SHREWSBURY - Christina Wertz joined members of the climate advocacy group 350 Central MA at the White City Shopping Center to protest state lawmakers' failure to agree on a climate bill, Saturday, January 2, 2021.

'The power of talking'

Remaining hopeful and empowered is the theme of several recently published books, including “Saving Us: A Climate Scientist’s Case for Hope and Healing in a Divided World," “All the Feelings Under the Sun" and "How to Talk to Your Kids about Climate Change: Turning Angst Into Action."

A popular online newsletter called Gen Dread focuses on "staying sane in the climate and wider ecological crisis."

People can languish in their climate distress, or they can turn it on its head and use it for good.

Hillman, 16, believes strongly in local displays of collective action. She cited a recent climate strike in her downtown that drew 40 people.

"I think these small but very significant representations of fight for climate action, those really empower others," she said. "The more people that act and show care, it’s signs of hope for change."

State Sen. David Watters, D-Dover, right, joins young demonstrators at the Portsmouth Youth Climate Strike on Sept. 24 in solidarity more than 1,000 strike events around the globe.
State Sen. David Watters, D-Dover, right, joins young demonstrators at the Portsmouth Youth Climate Strike on Sept. 24 in solidarity more than 1,000 strike events around the globe.

Hudson agrees that young people talking to each other is perhaps one of the most powerful mechanisms for combatting climate distress – in lieu of systemic change by governments and industries.

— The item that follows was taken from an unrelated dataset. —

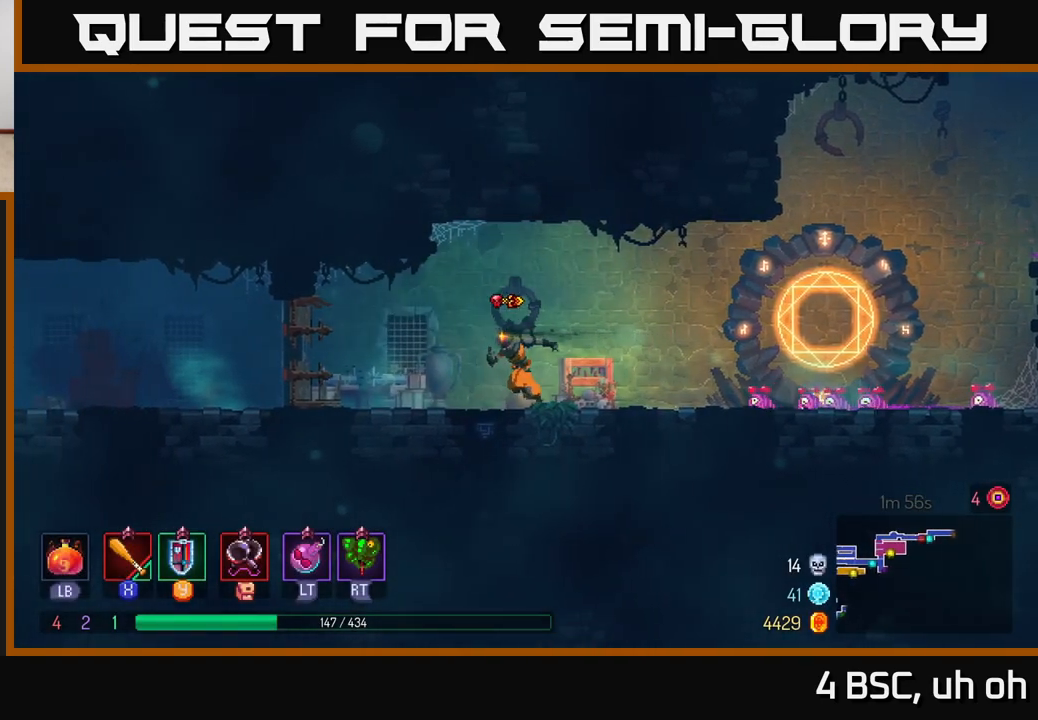
Gameplay with a controller (Xbox layout); each line is a JSON object with the inputs held at the frame after it. "events" lists button and stick changes between this image and that frame as [ms after this image, input, new state], when the widget could be followed in between.
{"buttons": [], "left_stick": "left", "right_stick": "center", "events": []}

"One thing I come back to over and over again is that there is pretty much nothing as powerful as peer messengers," Hudson said. "The power of talking about your feelings to friends, families, teachers cannot be overstated. And that is something I talk with a lot of my child and teen clients about. No, you can’t vote, but you could talk with several of your friends and have a great deal of influence."

The idea of focusing on solutions is also at the center of a training program on climate change communication that Jennifer West leads in Rhode Island. Hundreds of people with state and federal agencies, environmental organizations, land trusts and political groups have gone through the sessions, says West, a coordinator with the Narragansett Bay Research Reserve.

For scientists and other environmental officials who work every day on issues related to climate change, a feeling of beleaguerment can set in. How does a wetlands expert not get down knowing that salt marshes, which are vital habitats for fish and birds, are being flooded by rising seas?

West’s response: There are places where marshes have been elevated by adding sand on top of them and then planting grasses in the new material.

“That’s what we’re taught to do,” she said. “If we don’t give people some hope and give people the tools to effectively communicate to give others hope, then we’re kind of doomed.”

And similar to what Conceivable Future and others are doing, the aim is more than just having a conversation.

“The communities that are most resilient are the ones with the highest social cohesion. It’s all about getting with other people and talking about this,” West said. “Hope promotes dialogue and dialogue promotes action.”